The answer is to consist only of an exact retyping of the lines from the one containing "right front paw: (272, 396)" to the end of the entries, without pictures.

Dataset records
======
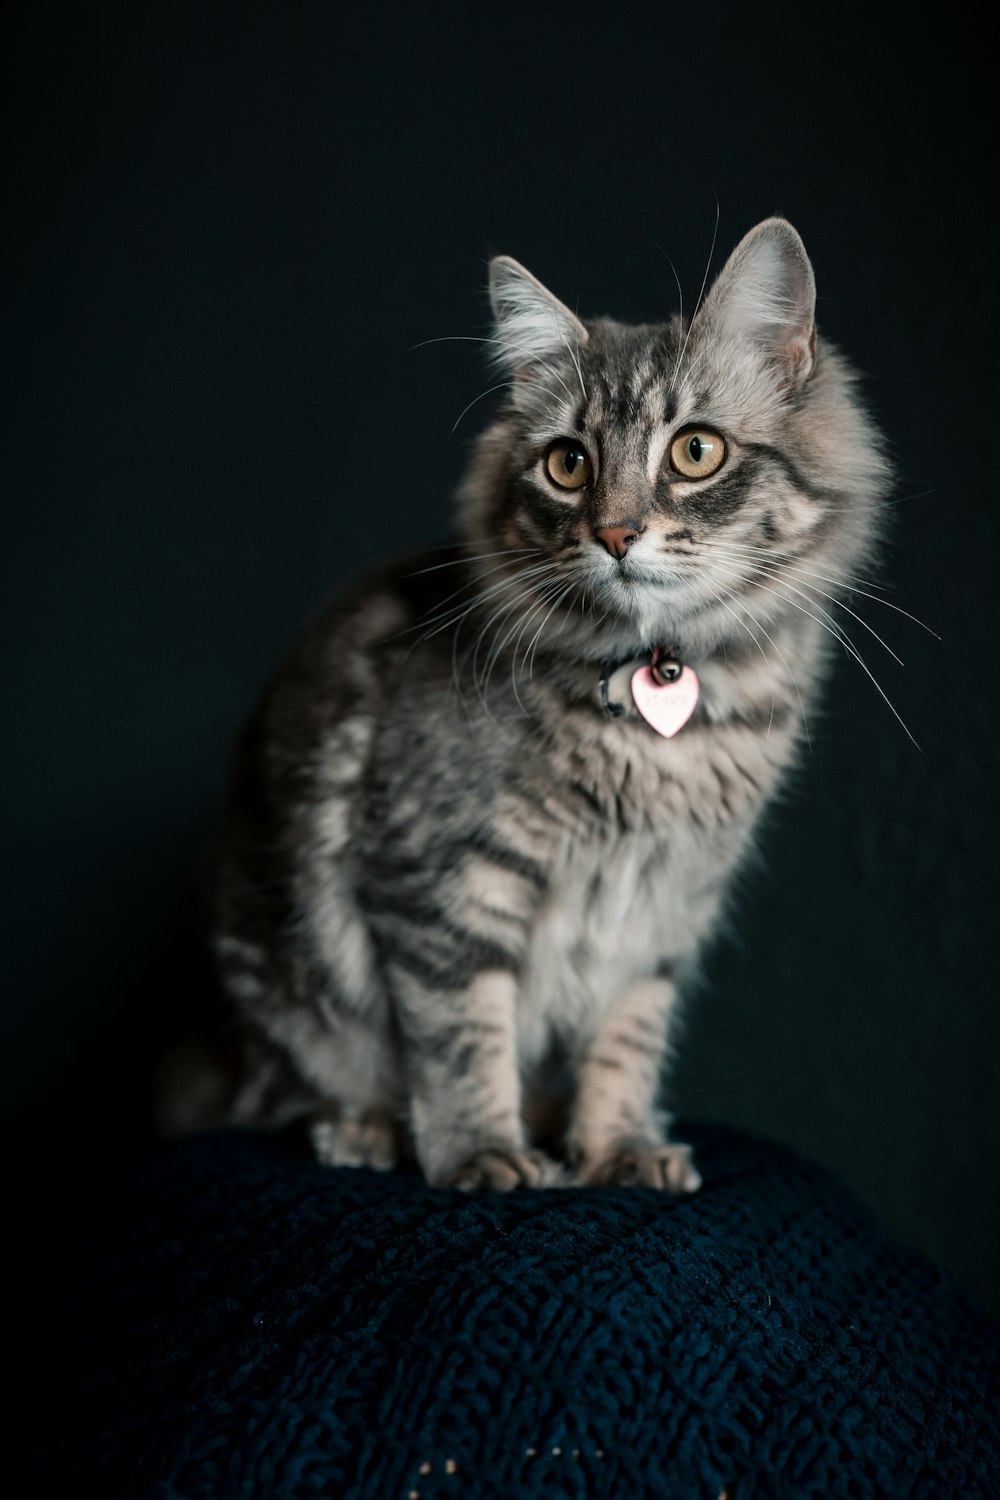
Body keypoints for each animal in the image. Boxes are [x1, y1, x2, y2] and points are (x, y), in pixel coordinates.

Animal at [187, 217, 893, 1188]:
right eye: (568, 464)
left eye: (695, 450)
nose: (617, 534)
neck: (660, 703)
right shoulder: (441, 879)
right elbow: (461, 1037)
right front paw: (483, 1154)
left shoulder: (666, 907)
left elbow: (627, 1042)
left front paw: (618, 1146)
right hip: (294, 994)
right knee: (305, 1088)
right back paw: (365, 1131)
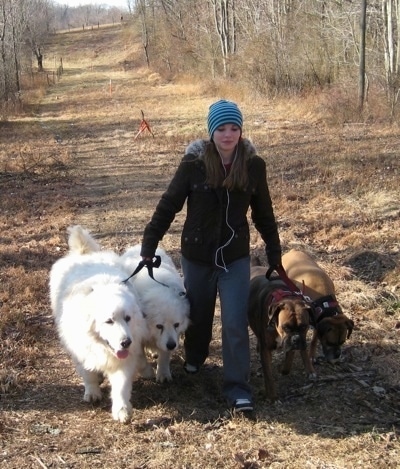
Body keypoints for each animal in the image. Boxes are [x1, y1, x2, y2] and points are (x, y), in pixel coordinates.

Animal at [48, 225, 152, 422]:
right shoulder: (80, 349)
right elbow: (87, 374)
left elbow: (121, 387)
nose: (126, 342)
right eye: (109, 321)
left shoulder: (124, 360)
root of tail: (84, 253)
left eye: (127, 318)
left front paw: (121, 410)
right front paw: (93, 392)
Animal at [121, 243, 190, 382]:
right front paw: (147, 372)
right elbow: (140, 356)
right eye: (159, 326)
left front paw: (163, 374)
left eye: (176, 325)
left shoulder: (170, 338)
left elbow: (164, 355)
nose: (172, 345)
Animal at [247, 262, 316, 400]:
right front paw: (272, 396)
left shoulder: (292, 343)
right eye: (285, 327)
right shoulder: (266, 349)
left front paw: (284, 369)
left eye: (304, 327)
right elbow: (268, 374)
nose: (296, 339)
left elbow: (290, 357)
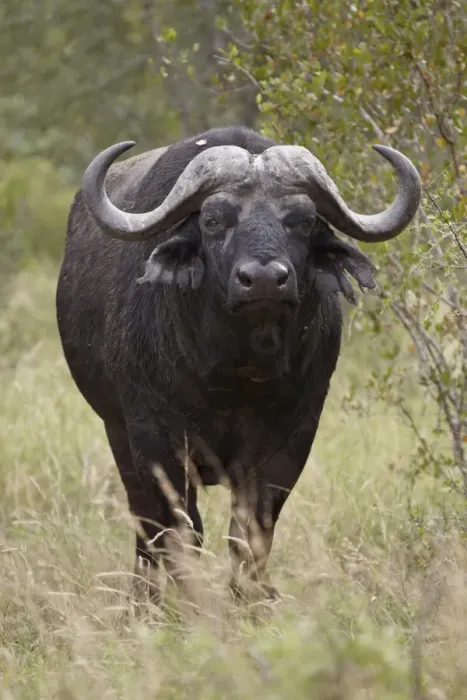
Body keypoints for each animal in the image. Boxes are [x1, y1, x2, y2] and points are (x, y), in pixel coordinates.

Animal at [56, 126, 421, 602]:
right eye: (213, 220)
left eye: (303, 220)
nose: (264, 279)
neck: (235, 373)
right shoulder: (153, 437)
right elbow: (180, 528)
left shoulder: (291, 438)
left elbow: (251, 531)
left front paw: (251, 599)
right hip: (116, 431)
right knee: (145, 523)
======
**Response:**
right front paw: (272, 396)
left shoulder: (292, 343)
right eye: (285, 327)
right shoulder: (266, 349)
left front paw: (284, 369)
left eye: (304, 327)
right elbow: (268, 374)
nose: (296, 339)
left elbow: (290, 357)
Body keypoints for each animal in the image. Boxes are [x1, y1, x2, y2] and points are (x, y), in pixel coordinates.

Animal at [56, 126, 421, 602]:
right eye: (213, 220)
left eye: (303, 220)
nose: (264, 279)
neck: (235, 373)
right shoulder: (153, 437)
right elbow: (180, 528)
left shoulder: (291, 438)
left elbow: (251, 531)
left front paw: (251, 599)
right hip: (116, 431)
right knee: (145, 523)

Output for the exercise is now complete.